WHAT THE TASK ASKS: Please summarize the passage below on creating reader personas in two sentences.

*** PASSAGE GIVEN

As our friend Randy Ingermanson says, “It’s better to drill one well 100 feet deep than a 100 wells one foot deep.”

Creating a Persona 

We challenge our website clients to create a persona by describing three fictional people who represent their target reader. 

Choose an Age

You can’t choose an age range because no single person is “between the ages of 25 and 54. Every woman is a specific age. So you have to choose an age. Then you ask other demographic questions. 

  • Is she single or married?
  • What does she drive? 
  • What is her income level?
  • What restaurants does she like?

Choose a Stock Photo

We encourage our clients to print a stock photo to represent the person they are trying to reach. To drill deeper, we ask the second series of questions.

  • What are her felt needs? 
  • How would she articulate her own needs? 
  • Why does she need to read your book? 
  • Why would she want to read your book?
  • What about your book or writing would appeal to her? 
  • How can you thrill her with your writing? 

Discover their Pain Point

What is her primary pain point? What does she struggle with? Maybe your book does not address her primary pain point, but if it can, then your book will sell so much better.

For instance, let’s talk about a fictional persona we’re going to call Future Shock Franny.

The culture she once knew is changing so fast that she can’t keep up with it. She feels like a foreigner in her town. She even feels like a foreigner in her own house because her children are using devices she doesn’t understand, and they are primarily communicating through their devices. When she was their age, she couldn’t have imagined such a device, and she is experiencing future shock. Future shock is a primary psychological pain.

How do you help Future Shock Franny? 

There’s a whole genre of books specifically written for her called Amish fiction. Many people wonder why Amish fiction sells so well. It’s a bestselling genre because it alleviates this pain point for a certain persona within our culture. It allows Future Shock Franny to escape to a time she remembers and understands, and it temporarily alleviates the psychological pain of her real life.

Amish fiction doesn’t appeal to me. I love the future, and I love smart devices and gadgets. I prefer to read science fiction rather than Amish. But Amish novelists aren’t trying to reach me. They’re making good money reaching people who are not like me.

Targeting to Thrill

You’ll find the same targeting principle at work if you visit Disneyland, the happiest place on earth. Each of their rides is targeted at a different demographic. The Hollywood Tower of Terror is designed to scare people and give them a thrill. 

The spinning teacups ride is designed for a different audience and provides a different kind of thrill.

Each ride is designed with a person in mind. 

As an author committed to focusing on one reader, you need to be okay with not targeting most of the population. You won’t be widely read by a large percentage of the United States population because no one is.

******
*** PROVIDED INFORMATION

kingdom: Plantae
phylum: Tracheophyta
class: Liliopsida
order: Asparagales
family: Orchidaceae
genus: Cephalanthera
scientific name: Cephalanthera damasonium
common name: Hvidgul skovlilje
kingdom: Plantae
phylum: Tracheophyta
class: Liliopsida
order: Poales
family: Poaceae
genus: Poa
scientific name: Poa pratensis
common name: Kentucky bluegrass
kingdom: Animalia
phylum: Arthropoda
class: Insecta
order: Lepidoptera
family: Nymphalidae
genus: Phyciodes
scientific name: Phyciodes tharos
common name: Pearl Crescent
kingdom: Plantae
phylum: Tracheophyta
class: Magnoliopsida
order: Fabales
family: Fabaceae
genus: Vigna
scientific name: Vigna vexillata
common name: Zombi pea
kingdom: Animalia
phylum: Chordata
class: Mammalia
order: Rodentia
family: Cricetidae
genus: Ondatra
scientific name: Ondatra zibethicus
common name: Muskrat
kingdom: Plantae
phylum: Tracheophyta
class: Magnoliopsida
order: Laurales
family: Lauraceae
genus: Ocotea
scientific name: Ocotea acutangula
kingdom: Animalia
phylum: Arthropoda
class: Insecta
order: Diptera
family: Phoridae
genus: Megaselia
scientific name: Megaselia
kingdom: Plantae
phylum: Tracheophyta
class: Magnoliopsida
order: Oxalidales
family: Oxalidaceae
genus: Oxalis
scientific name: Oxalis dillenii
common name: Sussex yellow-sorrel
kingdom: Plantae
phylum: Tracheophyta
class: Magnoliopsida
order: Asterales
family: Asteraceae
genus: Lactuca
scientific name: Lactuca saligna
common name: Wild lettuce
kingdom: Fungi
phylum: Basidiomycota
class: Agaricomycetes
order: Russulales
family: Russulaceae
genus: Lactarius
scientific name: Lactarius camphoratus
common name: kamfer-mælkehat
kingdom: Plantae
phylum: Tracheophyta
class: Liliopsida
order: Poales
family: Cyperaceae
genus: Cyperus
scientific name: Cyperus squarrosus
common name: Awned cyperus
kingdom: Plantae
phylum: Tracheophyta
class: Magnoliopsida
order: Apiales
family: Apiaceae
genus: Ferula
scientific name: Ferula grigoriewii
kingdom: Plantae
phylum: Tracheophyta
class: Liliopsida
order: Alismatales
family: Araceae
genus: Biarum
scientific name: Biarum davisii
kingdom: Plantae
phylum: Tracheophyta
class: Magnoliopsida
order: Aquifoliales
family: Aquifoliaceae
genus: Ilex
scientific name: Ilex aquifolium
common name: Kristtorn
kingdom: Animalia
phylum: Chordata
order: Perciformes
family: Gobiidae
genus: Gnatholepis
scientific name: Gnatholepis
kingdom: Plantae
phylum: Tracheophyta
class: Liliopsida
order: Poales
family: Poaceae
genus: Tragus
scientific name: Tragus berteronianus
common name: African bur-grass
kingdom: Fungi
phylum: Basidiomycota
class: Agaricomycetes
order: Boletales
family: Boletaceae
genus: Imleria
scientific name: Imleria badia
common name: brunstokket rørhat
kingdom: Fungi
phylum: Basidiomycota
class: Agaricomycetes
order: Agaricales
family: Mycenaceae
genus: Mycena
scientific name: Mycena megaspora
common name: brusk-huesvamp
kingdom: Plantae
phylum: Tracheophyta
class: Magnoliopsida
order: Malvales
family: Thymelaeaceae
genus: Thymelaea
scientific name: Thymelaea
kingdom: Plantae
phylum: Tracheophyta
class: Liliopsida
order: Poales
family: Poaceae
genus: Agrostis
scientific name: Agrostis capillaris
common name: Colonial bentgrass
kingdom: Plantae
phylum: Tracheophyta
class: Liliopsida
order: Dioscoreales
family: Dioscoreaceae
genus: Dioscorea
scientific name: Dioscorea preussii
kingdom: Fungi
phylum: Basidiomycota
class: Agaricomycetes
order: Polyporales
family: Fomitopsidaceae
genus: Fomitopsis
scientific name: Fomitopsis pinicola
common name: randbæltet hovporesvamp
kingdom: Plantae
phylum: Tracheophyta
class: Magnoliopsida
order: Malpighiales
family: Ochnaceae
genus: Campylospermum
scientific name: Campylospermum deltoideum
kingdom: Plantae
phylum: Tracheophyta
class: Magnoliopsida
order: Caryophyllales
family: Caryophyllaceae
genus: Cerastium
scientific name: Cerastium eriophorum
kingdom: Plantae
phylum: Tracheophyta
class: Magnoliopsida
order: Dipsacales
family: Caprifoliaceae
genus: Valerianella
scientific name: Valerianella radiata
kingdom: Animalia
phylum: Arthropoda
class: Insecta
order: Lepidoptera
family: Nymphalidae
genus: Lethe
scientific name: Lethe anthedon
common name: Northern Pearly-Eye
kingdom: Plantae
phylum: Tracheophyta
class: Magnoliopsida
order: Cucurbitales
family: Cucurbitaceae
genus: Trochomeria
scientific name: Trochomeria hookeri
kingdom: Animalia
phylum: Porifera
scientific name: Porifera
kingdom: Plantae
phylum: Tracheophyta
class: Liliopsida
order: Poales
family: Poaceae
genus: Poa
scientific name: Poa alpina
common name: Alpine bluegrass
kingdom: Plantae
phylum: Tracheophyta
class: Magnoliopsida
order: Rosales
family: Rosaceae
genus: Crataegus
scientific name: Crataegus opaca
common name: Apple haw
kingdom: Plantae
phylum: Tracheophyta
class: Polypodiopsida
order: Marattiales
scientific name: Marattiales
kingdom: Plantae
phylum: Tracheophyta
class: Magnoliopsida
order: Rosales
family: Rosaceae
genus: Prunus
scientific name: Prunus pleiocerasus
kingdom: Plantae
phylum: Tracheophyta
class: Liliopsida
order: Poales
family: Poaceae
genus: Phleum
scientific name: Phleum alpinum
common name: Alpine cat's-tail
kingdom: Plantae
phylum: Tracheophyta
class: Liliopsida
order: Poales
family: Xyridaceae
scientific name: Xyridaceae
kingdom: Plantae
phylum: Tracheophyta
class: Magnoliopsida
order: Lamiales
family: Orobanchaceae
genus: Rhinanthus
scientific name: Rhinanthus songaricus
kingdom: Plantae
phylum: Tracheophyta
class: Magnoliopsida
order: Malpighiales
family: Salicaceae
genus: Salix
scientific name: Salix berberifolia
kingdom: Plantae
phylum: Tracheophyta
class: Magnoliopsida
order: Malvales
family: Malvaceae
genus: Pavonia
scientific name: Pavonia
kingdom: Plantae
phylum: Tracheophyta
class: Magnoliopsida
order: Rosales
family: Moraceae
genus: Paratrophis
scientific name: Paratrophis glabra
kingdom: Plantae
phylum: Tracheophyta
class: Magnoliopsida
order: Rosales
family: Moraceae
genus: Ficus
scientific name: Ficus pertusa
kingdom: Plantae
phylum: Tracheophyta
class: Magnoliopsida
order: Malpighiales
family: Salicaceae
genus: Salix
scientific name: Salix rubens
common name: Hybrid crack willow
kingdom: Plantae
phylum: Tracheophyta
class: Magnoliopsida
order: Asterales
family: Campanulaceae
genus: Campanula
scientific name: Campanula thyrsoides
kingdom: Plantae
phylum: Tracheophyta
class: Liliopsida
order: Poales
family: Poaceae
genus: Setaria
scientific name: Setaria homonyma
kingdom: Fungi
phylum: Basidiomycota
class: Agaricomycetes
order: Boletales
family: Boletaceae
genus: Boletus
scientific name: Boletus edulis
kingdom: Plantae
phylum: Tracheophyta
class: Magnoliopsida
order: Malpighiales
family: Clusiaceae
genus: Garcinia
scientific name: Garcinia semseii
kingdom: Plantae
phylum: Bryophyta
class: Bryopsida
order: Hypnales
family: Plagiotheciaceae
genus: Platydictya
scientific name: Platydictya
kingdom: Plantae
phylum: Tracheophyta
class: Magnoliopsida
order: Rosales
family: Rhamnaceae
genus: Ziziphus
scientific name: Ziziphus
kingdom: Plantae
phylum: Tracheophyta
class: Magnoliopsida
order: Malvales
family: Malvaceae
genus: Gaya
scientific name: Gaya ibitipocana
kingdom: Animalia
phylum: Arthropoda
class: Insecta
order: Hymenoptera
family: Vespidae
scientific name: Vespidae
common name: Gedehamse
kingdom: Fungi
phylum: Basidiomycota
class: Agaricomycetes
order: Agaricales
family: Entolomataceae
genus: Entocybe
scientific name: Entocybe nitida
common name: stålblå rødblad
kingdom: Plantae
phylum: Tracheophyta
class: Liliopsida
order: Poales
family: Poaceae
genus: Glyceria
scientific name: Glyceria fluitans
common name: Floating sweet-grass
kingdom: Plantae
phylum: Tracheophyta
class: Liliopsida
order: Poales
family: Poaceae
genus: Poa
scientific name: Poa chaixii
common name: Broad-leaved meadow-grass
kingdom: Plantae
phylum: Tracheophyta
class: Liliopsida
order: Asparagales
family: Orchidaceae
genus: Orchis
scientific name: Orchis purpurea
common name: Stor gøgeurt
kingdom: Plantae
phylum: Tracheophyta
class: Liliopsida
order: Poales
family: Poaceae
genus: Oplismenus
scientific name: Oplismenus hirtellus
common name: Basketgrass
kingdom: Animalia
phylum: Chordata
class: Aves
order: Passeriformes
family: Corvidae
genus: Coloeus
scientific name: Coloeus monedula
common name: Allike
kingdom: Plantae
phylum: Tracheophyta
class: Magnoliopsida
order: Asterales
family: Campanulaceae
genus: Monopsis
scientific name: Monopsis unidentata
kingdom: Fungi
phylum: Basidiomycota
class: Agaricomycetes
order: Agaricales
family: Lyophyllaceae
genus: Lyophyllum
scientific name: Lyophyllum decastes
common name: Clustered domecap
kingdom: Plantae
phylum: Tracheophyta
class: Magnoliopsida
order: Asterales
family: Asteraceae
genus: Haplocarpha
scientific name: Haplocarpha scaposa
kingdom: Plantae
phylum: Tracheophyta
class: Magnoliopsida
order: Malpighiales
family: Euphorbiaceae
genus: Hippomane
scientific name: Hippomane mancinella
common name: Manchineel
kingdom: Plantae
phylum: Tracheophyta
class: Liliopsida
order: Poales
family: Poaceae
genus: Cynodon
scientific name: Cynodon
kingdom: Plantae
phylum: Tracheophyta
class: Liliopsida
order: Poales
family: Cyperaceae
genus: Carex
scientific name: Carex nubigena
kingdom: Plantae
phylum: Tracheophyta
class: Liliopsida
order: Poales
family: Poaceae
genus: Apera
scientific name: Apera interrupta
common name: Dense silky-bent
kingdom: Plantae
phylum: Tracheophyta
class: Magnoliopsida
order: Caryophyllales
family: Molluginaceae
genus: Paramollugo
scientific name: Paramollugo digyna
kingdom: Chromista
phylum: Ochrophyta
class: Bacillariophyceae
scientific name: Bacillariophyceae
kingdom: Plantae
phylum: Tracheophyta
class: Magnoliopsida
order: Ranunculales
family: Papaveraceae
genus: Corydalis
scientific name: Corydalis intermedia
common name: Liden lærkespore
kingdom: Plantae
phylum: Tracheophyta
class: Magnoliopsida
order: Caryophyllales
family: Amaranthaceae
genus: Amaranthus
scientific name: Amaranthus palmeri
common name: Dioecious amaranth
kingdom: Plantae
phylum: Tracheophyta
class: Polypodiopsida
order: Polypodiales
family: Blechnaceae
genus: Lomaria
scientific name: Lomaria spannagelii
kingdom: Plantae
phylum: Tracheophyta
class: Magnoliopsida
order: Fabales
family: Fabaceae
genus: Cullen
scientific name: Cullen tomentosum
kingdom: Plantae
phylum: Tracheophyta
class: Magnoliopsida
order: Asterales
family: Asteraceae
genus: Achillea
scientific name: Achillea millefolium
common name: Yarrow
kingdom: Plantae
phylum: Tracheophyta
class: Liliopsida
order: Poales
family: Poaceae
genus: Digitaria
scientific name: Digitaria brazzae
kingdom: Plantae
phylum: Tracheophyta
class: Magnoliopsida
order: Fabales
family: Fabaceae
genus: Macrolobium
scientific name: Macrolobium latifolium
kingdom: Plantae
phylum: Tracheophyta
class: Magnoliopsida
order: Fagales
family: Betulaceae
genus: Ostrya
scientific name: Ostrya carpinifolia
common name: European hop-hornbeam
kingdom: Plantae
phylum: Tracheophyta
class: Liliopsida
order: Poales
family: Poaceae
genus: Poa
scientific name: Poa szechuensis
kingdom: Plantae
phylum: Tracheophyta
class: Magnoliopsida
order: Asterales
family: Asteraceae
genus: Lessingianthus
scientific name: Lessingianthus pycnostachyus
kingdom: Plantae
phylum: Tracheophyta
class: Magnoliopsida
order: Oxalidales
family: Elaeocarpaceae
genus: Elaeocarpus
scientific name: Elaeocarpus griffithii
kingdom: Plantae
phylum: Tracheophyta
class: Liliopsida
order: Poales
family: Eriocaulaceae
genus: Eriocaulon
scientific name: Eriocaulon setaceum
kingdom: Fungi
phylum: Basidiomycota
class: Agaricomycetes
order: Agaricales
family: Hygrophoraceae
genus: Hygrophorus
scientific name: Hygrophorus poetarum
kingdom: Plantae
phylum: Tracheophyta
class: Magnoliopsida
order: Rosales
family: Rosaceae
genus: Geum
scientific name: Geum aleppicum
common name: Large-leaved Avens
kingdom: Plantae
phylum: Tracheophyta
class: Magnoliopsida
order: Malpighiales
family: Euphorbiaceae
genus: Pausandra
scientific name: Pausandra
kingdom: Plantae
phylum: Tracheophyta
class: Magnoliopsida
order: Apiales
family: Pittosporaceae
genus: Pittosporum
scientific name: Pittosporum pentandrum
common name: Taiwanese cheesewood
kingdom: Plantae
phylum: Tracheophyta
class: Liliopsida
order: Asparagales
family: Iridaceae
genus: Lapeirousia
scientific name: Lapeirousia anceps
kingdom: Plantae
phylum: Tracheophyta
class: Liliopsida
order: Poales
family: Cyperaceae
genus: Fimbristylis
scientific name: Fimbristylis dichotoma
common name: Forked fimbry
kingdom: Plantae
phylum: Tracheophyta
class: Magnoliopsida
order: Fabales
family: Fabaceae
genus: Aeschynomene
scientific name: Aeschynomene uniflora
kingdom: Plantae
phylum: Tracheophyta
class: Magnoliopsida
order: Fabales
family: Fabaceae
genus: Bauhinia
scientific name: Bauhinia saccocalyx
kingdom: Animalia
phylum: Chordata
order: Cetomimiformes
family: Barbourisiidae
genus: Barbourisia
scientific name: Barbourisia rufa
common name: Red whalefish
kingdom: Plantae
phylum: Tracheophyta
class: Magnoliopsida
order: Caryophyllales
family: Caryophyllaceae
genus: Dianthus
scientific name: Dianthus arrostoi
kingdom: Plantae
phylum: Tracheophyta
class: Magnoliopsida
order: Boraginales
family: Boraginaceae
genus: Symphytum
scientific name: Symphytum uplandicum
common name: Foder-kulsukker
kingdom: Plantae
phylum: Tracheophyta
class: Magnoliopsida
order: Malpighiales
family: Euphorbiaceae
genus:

******

RESULT FOR THIS EXERCISE: Authors are urged to build a persona of a specific reader, choosing an exact age and other demographics, printing a stock photo to represent her, and asking about her needs and her primary pain point. Amish fiction sells well because it relieves the future shock some readers feel, and like each Disneyland ride, a book should be designed with one person in mind, even if that means not targeting most of the population.